The big business of happy vs. mean tweets

People on the Internet are not necessarily the nicest, or the happiest. We all know that. Just read any message board, comment section or conversation on Twitter. But how does this affect the manner in which businesses approach their online marketing? So-called "sentiment analysis" has been a big area of development for many companies trying to figure out exactly how to reach customers, in what manner, at what time and for what product.

In a report to be published by Brandwatch, a social media data and technology company, we now can see exactly how sentiment changes across a variety of factors, including location, gender and day of week. Brandwatch provided CNBC with an exclusive early look at the results. By analyzing millions of tweets for the full year ending Nov. 17, we're able to see where happiness reigns—and where it doesn't.

First off, we can see that America's happiness is not an equally happy place. Maybe it's the weather, but Brandwatch found that the Northeast and Midwest trail the South and West when it comes to happy tweets. The happiest individual states were Georgia and Colorado (maybe it's all the pot?), while the two unhappiest states are Delaware and West Virginia.

"Social media campaigns can be built around speaking to audiences in the way that their audience speaks." -Will McInnes, Brandwatch CMO

The more detailed report breaks down happiness by city: Denver and Los Angeles top the charts.

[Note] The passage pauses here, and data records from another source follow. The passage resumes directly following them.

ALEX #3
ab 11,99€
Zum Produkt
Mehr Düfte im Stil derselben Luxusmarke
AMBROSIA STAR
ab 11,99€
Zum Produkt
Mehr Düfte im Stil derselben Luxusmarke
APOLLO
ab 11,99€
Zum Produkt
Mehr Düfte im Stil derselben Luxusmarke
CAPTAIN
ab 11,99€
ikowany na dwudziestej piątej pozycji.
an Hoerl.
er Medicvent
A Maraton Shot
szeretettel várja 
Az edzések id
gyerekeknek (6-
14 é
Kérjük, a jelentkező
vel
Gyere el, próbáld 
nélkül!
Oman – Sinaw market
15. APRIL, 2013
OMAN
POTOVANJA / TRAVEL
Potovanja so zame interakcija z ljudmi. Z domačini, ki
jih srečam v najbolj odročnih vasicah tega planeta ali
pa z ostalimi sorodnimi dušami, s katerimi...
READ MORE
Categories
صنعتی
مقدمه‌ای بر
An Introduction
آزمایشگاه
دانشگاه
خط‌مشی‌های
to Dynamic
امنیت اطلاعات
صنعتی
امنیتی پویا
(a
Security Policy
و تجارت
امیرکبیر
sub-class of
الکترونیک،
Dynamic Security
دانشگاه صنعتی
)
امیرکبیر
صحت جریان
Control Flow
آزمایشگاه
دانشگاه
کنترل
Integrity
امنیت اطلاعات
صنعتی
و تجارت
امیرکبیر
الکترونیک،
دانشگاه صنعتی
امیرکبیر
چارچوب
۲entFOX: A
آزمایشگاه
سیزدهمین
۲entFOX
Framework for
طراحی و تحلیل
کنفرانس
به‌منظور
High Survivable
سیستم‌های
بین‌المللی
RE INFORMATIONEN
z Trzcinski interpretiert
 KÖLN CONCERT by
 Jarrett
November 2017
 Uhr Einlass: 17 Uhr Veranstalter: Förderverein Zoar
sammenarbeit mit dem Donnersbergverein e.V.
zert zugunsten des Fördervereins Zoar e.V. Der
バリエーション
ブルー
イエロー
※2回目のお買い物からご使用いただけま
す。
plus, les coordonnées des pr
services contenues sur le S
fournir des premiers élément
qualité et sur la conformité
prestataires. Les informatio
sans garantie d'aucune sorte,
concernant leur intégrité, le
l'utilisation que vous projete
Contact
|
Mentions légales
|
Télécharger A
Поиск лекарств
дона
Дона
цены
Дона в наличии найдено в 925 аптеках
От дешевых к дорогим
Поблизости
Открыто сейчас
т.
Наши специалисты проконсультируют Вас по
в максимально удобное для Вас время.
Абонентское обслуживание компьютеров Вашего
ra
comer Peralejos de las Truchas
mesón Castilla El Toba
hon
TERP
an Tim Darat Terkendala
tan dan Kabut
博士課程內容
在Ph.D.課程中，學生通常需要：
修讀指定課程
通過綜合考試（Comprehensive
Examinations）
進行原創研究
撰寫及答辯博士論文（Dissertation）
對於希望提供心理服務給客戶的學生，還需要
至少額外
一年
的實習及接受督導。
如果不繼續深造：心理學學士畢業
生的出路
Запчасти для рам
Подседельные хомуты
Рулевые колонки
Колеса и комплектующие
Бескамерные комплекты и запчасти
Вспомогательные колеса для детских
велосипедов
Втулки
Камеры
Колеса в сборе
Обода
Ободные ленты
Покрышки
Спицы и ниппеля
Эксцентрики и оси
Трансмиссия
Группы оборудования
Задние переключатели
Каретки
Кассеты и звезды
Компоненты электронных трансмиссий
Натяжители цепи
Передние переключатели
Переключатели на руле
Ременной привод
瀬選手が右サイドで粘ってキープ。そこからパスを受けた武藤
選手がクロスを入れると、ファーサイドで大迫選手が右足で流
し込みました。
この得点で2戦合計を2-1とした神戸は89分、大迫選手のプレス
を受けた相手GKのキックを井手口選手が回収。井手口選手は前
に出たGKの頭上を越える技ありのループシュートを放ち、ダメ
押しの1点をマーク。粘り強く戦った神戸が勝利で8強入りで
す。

The U.S., however, isn't even that happy a place overall. Of 52 countries analyzed, the U.S. ranked an underwhelming 41st—in between Ecuador and the Philippines. A few spots lower on the list—at the very bottom—are the three unhappiest countries: Pakistan, China and Singapore. Some of the major countries at the top of the list included Belgium, Mexico, Spain and France.

Why should marketers even care about social data? Will McInnes, Brandwatch's chief marketing officer, said "social media campaigns can be built around speaking to audiences in the way that their audience speaks," pointing out that sarcastic people should get a different tone in tweets than a happier crowd.

"Marketers dream to be able to see when people on Twitter are happy, or to avoid times of typically negative moods," said McInnes. Based on sentiment that changes during the course of the week, McInnes recommends that companies should "promote products that appeal to consumers' short-term interest during the week," like chocolate or coffee.

The weekend is better to "advertise big-ticket items that affect their individual lives in the long run," such as life insurance, travel, new jobs and investment products. "People may be considering how they want to change their lives on Saturday and Sundays more than during the week."

Other factors come into play, too. For example, males are more likely than females to use positive terms. Females are more likely to talk about the quality of their life, as opposed to the quality of their individual day. McInnes said "learning the way the sexes differ in how they discuss their lives online is a great way to get into the mindset of their target demographics."

Finally, when discussing their happiness about an individual day, people are just as likely to be positive about money as they are about their friends and family. On the basis of their overall life, however, people feel just as bad about money as they do about their jobs.

"These type of insights can shape a brand's engagement," McInnes said, "and the type of campaign, regardless of what exactly their product/service is."